ПИСЬМЕННОЕ ЗАДАНИЕ 1
Перепишите часть фрагмента о Венедикте Ерофееве между «Как и Сиддхартха» и «к своим гражданам.» включительно. Замените при этом «инакомыслию» на «свободомыслию».
ПИСЬМЕННОЕ ЗАДАНИЕ 2
Согласно фрагменту о Венедикте Ерофееве, из какого автора взята цитата, которую Ерофеев занёс в блокнот?
─── ФРАГМЕНТ ДОКУМЕНТА
Понятно, что такой путь к преодолению страдания и избавлению от сансары через искусственное расслабление противоречит и буддийским установкам: не курить, не пить, не принимать наркотики, не сквернословить. Как-то не вяжется с моралью благочестивого индуса такая фраза: «...только питьё держит в равновесии тело и душу»9. Это цитата из Генриха Бёлля, занесённая Венедиктом Ерофеевым в блокнот. Выпивка даже облегчает телесные муки, связанные с тяготением сансары: «Выпьешь — и это тебя сократит». К чести Венедикта Ерофеева, он не претендует на роль гуру: «Ухожу, ухожу я из мира скорби и печали, которого не знаю, в мир вечного блаженства, в котором не буду»10.
Как и Сиддхартха Гаутама Будда, Венедикт Ерофеев объявил о разрыве с прежним духовным миром, в котором ложь опиралась на несоотносимую с ходом жизни идеологию. В этом мире не находилось места инакомыслию. В нём отсутствовало право выбора, а свобода воли исключалась объявлением государства доминирующей ценностью среди всех прочих. Понятия морали и нравственности переосмыслялись в угоду сиюминутным интересам правящей верхушки Только уже по одной этой причине представляющее такой мир государство является преступным по отношению к своим гражданам.
Подобные рассуждения уже стали расхожими в современной русской литературе. Например, Тимур Кибиров в романе «Лада, или Радость: Хроника верной и счастливой любви» пишет об одной из своих героинь: «Чёрт догадал Александру Егоровну родиться в стране, “что не любит шутить, а ровнем-гладнем разметнулась на полсвета” под властью могущественной ОПГ, известной в криминальной истории под кличкой РСДРП(б), она же ВКП(б), она же КПСС»11.
Вернёмся к буддизму. Совсем уж буддийская максима присутствует в рассуждениях Венедикта Ерофеева о вреде эго: «Всё на свете должно происходить медленно и неправильно, чтобы не сумел загордиться человек, чтобы человек был грустен и растерян»12. Его жизнь своей трагичностью и контрастами напоминает жизнь буддийского монаха, ступившего на путь освобождения от иллюзий сансары и её притяжения. Да и относительная бытовая стабильность в жизни Венедикта Васильевича складывалась не так, как это обычно происходит со многими людьми. По сравнению с жизнью Варлама Тихоновича Шаламова[423], перетерпевшего мытарства и муки сталинских лагерей, жизнь эта всё-таки, несмотря на сопутствующие ей передряги, проходила относительно спокойно и даже большей частью в окружении симпатичных и свободомыслящих людей.
──────
─── ПРЕДСТАВЛЕННЫЕ СВЕДЕНИЯ
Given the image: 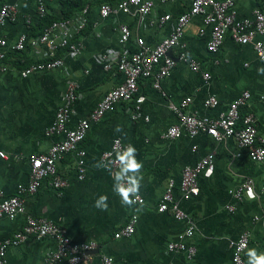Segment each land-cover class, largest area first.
──────
РЕШЕНИЕ УПРАЖНЕНИЯ 1
Как и Сиддхартха Гаутама Будда, Венедикт Ерофеев объявил о разрыве с прежним духовным миром, в котором ложь опиралась на несоотносимую с ходом жизни идеологию. В этом мире не находилось места свободомыслию. В нём отсутствовало право выбора, а свобода воли исключалась объявлением государства доминирующей ценностью среди всех прочих. Понятия морали и нравственности переосмыслялись в угоду сиюминутным интересам правящей верхушки Только уже по одной этой причине представляющее такой мир государство является преступным по отношению к своим гражданам.

РЕШЕНИЕ УПРАЖНЕНИЯ 2
Цитата взята из Генриха Бёлля.